MATERIAL FOR THIS EXERCISE START

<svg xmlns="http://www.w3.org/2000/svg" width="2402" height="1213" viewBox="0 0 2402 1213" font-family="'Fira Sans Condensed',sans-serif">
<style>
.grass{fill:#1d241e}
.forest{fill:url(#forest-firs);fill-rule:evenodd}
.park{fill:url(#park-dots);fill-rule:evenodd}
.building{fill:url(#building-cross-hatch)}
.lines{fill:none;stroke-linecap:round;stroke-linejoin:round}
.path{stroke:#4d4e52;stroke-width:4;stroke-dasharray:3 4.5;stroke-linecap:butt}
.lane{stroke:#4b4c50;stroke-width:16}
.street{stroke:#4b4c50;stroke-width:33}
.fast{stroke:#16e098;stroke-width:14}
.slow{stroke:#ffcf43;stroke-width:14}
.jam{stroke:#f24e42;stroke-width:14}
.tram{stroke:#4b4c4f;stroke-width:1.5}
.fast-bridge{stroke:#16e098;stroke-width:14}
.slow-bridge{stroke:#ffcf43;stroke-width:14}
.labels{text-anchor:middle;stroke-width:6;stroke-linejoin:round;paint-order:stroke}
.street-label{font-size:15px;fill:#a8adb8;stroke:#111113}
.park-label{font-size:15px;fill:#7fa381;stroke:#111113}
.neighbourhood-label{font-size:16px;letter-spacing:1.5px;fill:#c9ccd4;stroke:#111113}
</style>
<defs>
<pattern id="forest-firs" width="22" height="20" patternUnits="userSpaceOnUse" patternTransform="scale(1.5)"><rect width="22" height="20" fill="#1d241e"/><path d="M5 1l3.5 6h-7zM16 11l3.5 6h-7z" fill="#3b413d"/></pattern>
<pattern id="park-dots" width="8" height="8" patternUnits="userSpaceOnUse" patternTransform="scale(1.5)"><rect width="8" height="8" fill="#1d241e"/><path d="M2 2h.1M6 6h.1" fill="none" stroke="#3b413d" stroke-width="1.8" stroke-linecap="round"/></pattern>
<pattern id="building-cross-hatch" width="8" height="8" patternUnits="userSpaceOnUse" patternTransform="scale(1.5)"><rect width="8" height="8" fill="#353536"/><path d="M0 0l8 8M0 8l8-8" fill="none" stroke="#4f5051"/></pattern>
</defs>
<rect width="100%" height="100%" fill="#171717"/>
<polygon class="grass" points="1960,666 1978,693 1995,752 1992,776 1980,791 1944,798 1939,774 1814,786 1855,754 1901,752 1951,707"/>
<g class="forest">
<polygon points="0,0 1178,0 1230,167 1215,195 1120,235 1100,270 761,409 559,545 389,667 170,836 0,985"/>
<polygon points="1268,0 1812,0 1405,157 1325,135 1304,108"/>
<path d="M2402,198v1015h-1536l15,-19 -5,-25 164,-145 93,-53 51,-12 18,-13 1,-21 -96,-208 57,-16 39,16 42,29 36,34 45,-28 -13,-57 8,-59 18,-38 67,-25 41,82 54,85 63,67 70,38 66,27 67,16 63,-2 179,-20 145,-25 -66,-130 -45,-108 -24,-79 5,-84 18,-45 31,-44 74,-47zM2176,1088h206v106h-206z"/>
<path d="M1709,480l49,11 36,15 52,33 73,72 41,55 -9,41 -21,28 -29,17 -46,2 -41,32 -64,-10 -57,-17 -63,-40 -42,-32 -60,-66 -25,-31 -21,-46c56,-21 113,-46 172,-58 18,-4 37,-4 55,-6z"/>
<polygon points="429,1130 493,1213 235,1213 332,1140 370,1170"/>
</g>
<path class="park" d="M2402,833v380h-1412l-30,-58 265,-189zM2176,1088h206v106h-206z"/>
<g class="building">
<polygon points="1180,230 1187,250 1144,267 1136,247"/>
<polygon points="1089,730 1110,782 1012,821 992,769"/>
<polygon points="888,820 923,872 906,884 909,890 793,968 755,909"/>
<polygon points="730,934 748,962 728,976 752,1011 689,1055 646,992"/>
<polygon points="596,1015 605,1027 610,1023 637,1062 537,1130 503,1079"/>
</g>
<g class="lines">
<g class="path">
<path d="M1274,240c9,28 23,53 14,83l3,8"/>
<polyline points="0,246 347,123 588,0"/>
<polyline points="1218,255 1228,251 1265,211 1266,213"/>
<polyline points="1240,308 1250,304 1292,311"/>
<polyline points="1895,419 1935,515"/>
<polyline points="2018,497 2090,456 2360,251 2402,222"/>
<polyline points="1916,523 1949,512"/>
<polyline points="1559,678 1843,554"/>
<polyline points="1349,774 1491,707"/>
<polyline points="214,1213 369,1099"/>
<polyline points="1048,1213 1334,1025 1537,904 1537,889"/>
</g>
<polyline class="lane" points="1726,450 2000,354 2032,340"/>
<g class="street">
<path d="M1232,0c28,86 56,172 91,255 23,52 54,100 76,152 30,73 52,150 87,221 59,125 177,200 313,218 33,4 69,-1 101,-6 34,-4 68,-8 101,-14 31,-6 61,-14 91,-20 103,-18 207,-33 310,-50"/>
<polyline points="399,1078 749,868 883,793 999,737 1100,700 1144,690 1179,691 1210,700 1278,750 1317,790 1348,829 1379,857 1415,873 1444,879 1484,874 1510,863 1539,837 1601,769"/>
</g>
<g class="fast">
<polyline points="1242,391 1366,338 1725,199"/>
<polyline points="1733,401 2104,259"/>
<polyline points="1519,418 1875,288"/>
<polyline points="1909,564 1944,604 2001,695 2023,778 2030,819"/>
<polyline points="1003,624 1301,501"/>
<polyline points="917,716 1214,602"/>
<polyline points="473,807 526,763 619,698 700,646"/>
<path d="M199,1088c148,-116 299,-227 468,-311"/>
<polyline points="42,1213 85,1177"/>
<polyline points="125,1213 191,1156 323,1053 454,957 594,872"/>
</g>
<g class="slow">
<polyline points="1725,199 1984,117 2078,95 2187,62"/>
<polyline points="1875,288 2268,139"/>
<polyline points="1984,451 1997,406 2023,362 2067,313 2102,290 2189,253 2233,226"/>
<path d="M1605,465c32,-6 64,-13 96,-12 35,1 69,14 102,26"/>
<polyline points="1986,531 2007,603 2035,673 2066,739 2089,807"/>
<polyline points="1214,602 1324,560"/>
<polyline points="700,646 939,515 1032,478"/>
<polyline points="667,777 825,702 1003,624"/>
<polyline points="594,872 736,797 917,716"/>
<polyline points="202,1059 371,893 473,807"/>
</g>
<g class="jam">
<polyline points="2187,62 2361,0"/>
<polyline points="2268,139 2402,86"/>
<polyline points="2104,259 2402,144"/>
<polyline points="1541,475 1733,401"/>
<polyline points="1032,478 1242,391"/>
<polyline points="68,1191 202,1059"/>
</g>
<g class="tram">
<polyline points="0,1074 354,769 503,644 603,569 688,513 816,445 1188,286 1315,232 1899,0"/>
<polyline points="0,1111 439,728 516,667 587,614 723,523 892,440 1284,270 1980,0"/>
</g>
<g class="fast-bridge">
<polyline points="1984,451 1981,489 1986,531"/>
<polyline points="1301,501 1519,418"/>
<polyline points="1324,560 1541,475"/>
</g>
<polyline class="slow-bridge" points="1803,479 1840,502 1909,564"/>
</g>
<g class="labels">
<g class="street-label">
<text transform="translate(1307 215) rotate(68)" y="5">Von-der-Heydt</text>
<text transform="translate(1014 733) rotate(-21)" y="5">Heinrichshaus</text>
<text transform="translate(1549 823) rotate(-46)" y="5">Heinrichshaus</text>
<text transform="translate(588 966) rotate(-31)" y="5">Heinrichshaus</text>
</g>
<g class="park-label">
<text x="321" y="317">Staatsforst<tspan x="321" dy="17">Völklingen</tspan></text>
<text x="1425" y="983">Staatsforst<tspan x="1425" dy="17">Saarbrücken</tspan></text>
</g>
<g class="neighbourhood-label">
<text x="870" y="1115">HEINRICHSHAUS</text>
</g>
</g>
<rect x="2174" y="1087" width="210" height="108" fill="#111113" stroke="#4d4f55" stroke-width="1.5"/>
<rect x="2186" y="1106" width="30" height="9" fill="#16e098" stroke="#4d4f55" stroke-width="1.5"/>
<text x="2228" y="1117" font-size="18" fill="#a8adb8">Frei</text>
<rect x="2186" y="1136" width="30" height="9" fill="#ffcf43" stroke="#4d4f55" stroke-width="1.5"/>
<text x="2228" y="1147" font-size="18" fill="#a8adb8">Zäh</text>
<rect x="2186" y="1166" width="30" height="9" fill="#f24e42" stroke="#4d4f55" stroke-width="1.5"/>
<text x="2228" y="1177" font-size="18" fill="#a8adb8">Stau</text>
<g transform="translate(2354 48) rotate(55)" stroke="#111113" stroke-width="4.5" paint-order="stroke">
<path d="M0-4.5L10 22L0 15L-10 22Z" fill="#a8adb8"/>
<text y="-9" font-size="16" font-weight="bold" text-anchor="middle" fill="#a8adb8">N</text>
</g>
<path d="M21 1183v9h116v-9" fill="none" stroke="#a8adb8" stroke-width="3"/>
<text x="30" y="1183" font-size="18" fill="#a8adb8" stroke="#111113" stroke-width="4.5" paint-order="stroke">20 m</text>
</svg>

MATERIAL FOR THIS EXERCISE END

From the records above, copy each line in which the string "anchor" occurs.

.labels{text-anchor:middle;stroke-width:6;stroke-linejoin:round;paint-order:stroke}
<text y="-9" font-size="16" font-weight="bold" text-anchor="middle" fill="#a8adb8">N</text>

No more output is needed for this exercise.